══ Data shown

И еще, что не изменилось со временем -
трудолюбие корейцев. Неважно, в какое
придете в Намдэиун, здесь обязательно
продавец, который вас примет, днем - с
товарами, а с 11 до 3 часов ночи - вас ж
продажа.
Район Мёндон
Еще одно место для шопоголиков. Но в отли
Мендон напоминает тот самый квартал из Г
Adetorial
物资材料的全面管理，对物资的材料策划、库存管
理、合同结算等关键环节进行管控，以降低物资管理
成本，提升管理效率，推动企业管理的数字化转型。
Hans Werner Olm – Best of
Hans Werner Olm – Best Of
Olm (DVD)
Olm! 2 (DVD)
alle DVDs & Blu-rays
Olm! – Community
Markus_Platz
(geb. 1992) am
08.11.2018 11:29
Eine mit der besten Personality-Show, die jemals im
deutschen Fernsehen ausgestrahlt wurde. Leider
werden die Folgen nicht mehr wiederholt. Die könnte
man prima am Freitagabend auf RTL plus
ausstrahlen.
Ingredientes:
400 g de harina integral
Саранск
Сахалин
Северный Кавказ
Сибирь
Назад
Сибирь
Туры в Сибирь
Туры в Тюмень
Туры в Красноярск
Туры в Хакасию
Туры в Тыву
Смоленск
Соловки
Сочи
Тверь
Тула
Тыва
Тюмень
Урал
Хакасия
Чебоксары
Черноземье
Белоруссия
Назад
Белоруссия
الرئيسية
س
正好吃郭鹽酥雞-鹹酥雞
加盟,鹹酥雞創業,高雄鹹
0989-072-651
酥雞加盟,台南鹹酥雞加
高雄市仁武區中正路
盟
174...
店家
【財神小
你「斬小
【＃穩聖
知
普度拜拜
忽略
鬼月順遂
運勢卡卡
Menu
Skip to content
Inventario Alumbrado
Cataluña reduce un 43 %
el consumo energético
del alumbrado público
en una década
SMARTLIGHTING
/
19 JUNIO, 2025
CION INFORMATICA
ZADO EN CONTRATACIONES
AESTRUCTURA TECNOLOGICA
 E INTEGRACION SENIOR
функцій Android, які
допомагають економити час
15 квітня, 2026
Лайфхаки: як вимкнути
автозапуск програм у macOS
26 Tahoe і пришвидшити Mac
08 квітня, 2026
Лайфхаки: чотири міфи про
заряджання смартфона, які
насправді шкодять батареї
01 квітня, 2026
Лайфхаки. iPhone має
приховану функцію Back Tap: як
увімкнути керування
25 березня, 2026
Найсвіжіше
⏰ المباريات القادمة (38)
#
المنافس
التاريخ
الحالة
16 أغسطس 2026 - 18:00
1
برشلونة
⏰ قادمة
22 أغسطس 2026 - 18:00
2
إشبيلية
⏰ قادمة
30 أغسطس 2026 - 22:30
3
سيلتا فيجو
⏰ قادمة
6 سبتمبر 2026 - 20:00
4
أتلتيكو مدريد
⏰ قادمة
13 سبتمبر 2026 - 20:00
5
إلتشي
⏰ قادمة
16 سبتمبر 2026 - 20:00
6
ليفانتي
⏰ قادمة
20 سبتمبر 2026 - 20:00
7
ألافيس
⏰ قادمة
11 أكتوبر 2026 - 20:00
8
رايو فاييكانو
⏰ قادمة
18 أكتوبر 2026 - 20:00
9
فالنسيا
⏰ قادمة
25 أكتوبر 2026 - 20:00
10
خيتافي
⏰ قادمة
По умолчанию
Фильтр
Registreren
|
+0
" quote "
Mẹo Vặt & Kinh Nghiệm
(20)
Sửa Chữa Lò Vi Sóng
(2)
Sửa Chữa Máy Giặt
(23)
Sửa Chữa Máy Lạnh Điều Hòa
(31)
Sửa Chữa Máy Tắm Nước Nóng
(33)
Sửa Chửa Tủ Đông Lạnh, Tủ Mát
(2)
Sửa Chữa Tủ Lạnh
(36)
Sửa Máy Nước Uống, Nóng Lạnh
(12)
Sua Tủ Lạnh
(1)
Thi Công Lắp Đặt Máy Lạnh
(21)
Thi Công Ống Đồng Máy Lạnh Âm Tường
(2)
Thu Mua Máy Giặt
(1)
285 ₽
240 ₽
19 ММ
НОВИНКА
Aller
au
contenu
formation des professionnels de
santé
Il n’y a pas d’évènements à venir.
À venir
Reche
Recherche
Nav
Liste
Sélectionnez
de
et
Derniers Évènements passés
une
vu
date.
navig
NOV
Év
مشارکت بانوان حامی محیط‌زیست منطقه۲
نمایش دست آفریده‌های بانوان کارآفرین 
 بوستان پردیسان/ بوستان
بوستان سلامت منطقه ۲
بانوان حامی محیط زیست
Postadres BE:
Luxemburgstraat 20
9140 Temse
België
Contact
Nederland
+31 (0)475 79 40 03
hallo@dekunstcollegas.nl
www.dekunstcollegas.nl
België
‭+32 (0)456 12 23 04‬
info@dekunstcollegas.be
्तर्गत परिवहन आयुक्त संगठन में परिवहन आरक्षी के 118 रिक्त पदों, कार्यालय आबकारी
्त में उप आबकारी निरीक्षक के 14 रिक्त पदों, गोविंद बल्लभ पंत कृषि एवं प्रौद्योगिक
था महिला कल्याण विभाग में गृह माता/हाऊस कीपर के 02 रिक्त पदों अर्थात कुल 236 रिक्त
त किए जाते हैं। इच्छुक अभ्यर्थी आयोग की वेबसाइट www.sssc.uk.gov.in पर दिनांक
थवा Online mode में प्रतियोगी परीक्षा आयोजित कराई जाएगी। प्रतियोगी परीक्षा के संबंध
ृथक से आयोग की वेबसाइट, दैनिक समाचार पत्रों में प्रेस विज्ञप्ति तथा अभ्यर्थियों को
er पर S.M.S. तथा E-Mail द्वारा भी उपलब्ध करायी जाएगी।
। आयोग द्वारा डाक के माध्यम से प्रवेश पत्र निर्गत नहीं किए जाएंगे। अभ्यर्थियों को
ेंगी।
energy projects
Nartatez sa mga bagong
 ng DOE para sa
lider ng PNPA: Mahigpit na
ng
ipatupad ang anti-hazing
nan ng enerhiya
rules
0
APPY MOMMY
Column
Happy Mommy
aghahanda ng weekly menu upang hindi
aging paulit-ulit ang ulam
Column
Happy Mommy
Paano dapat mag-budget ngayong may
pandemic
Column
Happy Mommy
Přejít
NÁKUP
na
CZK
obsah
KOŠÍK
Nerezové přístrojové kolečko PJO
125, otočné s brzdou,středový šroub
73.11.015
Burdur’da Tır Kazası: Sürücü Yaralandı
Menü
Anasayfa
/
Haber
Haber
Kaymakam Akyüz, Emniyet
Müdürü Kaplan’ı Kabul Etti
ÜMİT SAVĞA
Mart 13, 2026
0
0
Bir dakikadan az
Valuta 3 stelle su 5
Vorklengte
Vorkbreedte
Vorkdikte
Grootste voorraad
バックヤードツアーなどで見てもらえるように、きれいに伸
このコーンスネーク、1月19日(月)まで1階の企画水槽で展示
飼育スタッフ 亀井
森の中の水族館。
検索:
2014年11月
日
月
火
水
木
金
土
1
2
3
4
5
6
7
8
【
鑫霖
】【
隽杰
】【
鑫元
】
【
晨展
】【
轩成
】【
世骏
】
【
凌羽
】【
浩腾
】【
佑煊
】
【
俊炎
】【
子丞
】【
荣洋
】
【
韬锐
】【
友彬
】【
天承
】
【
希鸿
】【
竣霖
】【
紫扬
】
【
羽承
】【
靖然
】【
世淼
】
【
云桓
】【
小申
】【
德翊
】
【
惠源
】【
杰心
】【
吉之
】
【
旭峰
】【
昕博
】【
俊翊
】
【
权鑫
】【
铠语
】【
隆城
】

════

Task details
Extract the text of every entry above and reproduce each line without any changes.

Result of this exercise
И еще, что не изменилось со временем -
трудолюбие корейцев. Неважно, в какое
придете в Намдэиун, здесь обязательно
продавец, который вас примет, днем - с
товарами, а с 11 до 3 часов ночи - вас ж
продажа.
Район Мёндон
Еще одно место для шопоголиков. Но в отли
Мендон напоминает тот самый квартал из Г
Adetorial
物资材料的全面管理，对物资的材料策划、库存管
理、合同结算等关键环节进行管控，以降低物资管理
成本，提升管理效率，推动企业管理的数字化转型。
Hans Werner Olm – Best of
Hans Werner Olm – Best Of
Olm (DVD)
Olm! 2 (DVD)
alle DVDs & Blu-rays
Olm! – Community
Markus_Platz
(geb. 1992) am
08.11.2018 11:29
Eine mit der besten Personality-Show, die jemals im
deutschen Fernsehen ausgestrahlt wurde. Leider
werden die Folgen nicht mehr wiederholt. Die könnte
man prima am Freitagabend auf RTL plus
ausstrahlen.
Ingredientes:
400 g de harina integral
Саранск
Сахалин
Северный Кавказ
Сибирь
Назад
Сибирь
Туры в Сибирь
Туры в Тюмень
Туры в Красноярск
Туры в Хакасию
Туры в Тыву
Смоленск
Соловки
Сочи
Тверь
Тула
Тыва
Тюмень
Урал
Хакасия
Чебоксары
Черноземье
Белоруссия
Назад
Белоруссия
الرئيسية
س
正好吃郭鹽酥雞-鹹酥雞
加盟,鹹酥雞創業,高雄鹹
0989-072-651
酥雞加盟,台南鹹酥雞加
高雄市仁武區中正路
盟
174...
店家
【財神小
你「斬小
【＃穩聖
知
普度拜拜
忽略
鬼月順遂
運勢卡卡
Menu
Skip to content
Inventario Alumbrado
Cataluña reduce un 43 %
el consumo energético
del alumbrado público
en una década
SMARTLIGHTING
/
19 JUNIO, 2025
CION INFORMATICA
ZADO EN CONTRATACIONES
AESTRUCTURA TECNOLOGICA
 E INTEGRACION SENIOR
функцій Android, які
допомагають економити час
15 квітня, 2026
Лайфхаки: як вимкнути
автозапуск програм у macOS
26 Tahoe і пришвидшити Mac
08 квітня, 2026
Лайфхаки: чотири міфи про
заряджання смартфона, які
насправді шкодять батареї
01 квітня, 2026
Лайфхаки. iPhone має
приховану функцію Back Tap: як
увімкнути керування
25 березня, 2026
Найсвіжіше
⏰ المباريات القادمة (38)
#
المنافس
التاريخ
الحالة
16 أغسطس 2026 - 18:00
1
برشلونة
⏰ قادمة
22 أغسطس 2026 - 18:00
2
إشبيلية
⏰ قادمة
30 أغسطس 2026 - 22:30
3
سيلتا فيجو
⏰ قادمة
6 سبتمبر 2026 - 20:00
4
أتلتيكو مدريد
⏰ قادمة
13 سبتمبر 2026 - 20:00
5
إلتشي
⏰ قادمة
16 سبتمبر 2026 - 20:00
6
ليفانتي
⏰ قادمة
20 سبتمبر 2026 - 20:00
7
ألافيس
⏰ قادمة
11 أكتوبر 2026 - 20:00
8
رايو فاييكانو
⏰ قادمة
18 أكتوبر 2026 - 20:00
9
فالنسيا
⏰ قادمة
25 أكتوبر 2026 - 20:00
10
خيتافي
⏰ قادمة
По умолчанию
Фильтр
Registreren
|
+0
" quote "
Mẹo Vặt & Kinh Nghiệm
(20)
Sửa Chữa Lò Vi Sóng
(2)
Sửa Chữa Máy Giặt
(23)
Sửa Chữa Máy Lạnh Điều Hòa
(31)
Sửa Chữa Máy Tắm Nước Nóng
(33)
Sửa Chửa Tủ Đông Lạnh, Tủ Mát
(2)
Sửa Chữa Tủ Lạnh
(36)
Sửa Máy Nước Uống, Nóng Lạnh
(12)
Sua Tủ Lạnh
(1)
Thi Công Lắp Đặt Máy Lạnh
(21)
Thi Công Ống Đồng Máy Lạnh Âm Tường
(2)
Thu Mua Máy Giặt
(1)
285 ₽
240 ₽
19 ММ
НОВИНКА
Aller
au
contenu
formation des professionnels de
santé
Il n’y a pas d’évènements à venir.
À venir
Reche
Recherche
Nav
Liste
Sélectionnez
de
et
Derniers Évènements passés
une
vu
date.
navig
NOV
Év
مشارکت بانوان حامی محیط‌زیست منطقه۲
نمایش دست آفریده‌های بانوان کارآفرین 
 بوستان پردیسان/ بوستان
بوستان سلامت منطقه ۲
بانوان حامی محیط زیست
Postadres BE:
Luxemburgstraat 20
9140 Temse
België
Contact
Nederland
+31 (0)475 79 40 03
hallo@dekunstcollegas.nl
www.dekunstcollegas.nl
België
‭+32 (0)456 12 23 04‬
info@dekunstcollegas.be
्तर्गत परिवहन आयुक्त संगठन में परिवहन आरक्षी के 118 रिक्त पदों, कार्यालय आबकारी
्त में उप आबकारी निरीक्षक के 14 रिक्त पदों, गोविंद बल्लभ पंत कृषि एवं प्रौद्योगिक
था महिला कल्याण विभाग में गृह माता/हाऊस कीपर के 02 रिक्त पदों अर्थात कुल 236 रिक्त
त किए जाते हैं। इच्छुक अभ्यर्थी आयोग की वेबसाइट www.sssc.uk.gov.in पर दिनांक
थवा Online mode में प्रतियोगी परीक्षा आयोजित कराई जाएगी। प्रतियोगी परीक्षा के संबंध
ृथक से आयोग की वेबसाइट, दैनिक समाचार पत्रों में प्रेस विज्ञप्ति तथा अभ्यर्थियों को
er पर S.M.S. तथा E-Mail द्वारा भी उपलब्ध करायी जाएगी।
। आयोग द्वारा डाक के माध्यम से प्रवेश पत्र निर्गत नहीं किए जाएंगे। अभ्यर्थियों को
ेंगी।
energy projects
Nartatez sa mga bagong
 ng DOE para sa
lider ng PNPA: Mahigpit na
ng
ipatupad ang anti-hazing
nan ng enerhiya
rules
0
APPY MOMMY
Column
Happy Mommy
aghahanda ng weekly menu upang hindi
aging paulit-ulit ang ulam
Column
Happy Mommy
Paano dapat mag-budget ngayong may
pandemic
Column
Happy Mommy
Přejít
NÁKUP
na
CZK
obsah
KOŠÍK
Nerezové přístrojové kolečko PJO
125, otočné s brzdou,středový šroub
73.11.015
Burdur’da Tır Kazası: Sürücü Yaralandı
Menü
Anasayfa
/
Haber
Haber
Kaymakam Akyüz, Emniyet
Müdürü Kaplan’ı Kabul Etti
ÜMİT SAVĞA
Mart 13, 2026
0
0
Bir dakikadan az
Valuta 3 stelle su 5
Vorklengte
Vorkbreedte
Vorkdikte
Grootste voorraad
バックヤードツアーなどで見てもらえるように、きれいに伸
このコーンスネーク、1月19日(月)まで1階の企画水槽で展示
飼育スタッフ 亀井
森の中の水族館。
検索:
2014年11月
日
月
火
水
木
金
土
1
2
3
4
5
6
7
8
【
鑫霖
】【
隽杰
】【
鑫元
】
【
晨展
】【
轩成
】【
世骏
】
【
凌羽
】【
浩腾
】【
佑煊
】
【
俊炎
】【
子丞
】【
荣洋
】
【
韬锐
】【
友彬
】【
天承
】
【
希鸿
】【
竣霖
】【
紫扬
】
【
羽承
】【
靖然
】【
世淼
】
【
云桓
】【
小申
】【
德翊
】
【
惠源
】【
杰心
】【
吉之
】
【
旭峰
】【
昕博
】【
俊翊
】
【
权鑫
】【
铠语
】【
隆城
】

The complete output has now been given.